## begin Provided information

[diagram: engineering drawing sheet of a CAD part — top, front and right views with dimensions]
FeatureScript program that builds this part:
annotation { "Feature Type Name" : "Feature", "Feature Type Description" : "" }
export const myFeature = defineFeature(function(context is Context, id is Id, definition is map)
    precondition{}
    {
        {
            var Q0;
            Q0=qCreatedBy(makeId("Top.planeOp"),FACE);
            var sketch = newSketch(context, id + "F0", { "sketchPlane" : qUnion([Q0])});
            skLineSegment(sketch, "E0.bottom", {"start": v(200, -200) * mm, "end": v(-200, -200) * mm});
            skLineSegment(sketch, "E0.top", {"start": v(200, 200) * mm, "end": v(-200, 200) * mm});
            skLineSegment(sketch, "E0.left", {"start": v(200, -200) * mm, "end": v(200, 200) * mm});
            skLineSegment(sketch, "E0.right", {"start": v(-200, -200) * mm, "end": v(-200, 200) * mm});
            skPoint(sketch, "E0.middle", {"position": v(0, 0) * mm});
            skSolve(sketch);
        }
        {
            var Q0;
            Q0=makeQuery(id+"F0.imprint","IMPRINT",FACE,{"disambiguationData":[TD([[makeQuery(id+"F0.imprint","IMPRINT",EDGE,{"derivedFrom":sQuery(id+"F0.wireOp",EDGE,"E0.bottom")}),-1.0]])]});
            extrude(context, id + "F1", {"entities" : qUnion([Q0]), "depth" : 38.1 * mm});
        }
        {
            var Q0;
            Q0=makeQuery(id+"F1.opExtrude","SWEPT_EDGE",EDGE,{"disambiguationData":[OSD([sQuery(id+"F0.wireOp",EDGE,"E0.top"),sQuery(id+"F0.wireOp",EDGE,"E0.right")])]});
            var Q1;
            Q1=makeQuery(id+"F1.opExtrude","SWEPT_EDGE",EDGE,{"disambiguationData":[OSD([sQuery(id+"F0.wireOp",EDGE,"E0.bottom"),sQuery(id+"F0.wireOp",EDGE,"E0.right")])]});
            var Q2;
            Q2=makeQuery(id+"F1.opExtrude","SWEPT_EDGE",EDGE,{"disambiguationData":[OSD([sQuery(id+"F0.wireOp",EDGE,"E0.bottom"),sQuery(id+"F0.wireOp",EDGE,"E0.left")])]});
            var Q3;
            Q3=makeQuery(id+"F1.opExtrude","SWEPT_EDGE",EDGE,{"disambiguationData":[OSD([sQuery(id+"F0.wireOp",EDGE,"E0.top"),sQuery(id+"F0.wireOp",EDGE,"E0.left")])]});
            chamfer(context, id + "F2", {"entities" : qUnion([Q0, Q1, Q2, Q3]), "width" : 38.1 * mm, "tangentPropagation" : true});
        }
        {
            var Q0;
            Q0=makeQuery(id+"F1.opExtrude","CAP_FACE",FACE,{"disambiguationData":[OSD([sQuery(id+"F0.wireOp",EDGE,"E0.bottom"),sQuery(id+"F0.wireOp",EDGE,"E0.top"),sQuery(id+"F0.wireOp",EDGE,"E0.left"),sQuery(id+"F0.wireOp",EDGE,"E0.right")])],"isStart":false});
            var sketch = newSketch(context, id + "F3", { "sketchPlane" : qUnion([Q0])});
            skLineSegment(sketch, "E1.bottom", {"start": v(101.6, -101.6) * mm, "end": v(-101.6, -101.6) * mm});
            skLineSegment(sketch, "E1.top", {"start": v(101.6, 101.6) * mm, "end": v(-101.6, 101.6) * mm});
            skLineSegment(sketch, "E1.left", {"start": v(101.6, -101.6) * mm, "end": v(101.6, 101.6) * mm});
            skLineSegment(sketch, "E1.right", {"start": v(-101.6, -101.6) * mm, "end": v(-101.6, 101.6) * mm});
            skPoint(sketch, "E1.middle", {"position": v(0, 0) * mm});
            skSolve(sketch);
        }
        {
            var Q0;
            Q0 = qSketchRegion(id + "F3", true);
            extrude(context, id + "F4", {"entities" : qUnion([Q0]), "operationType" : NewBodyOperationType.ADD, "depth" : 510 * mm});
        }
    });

## end Provided information

• _Work to complete_: Report how many lines in the listing above contain the string "sketchPlane". Give only the number.

• _Response below_: 2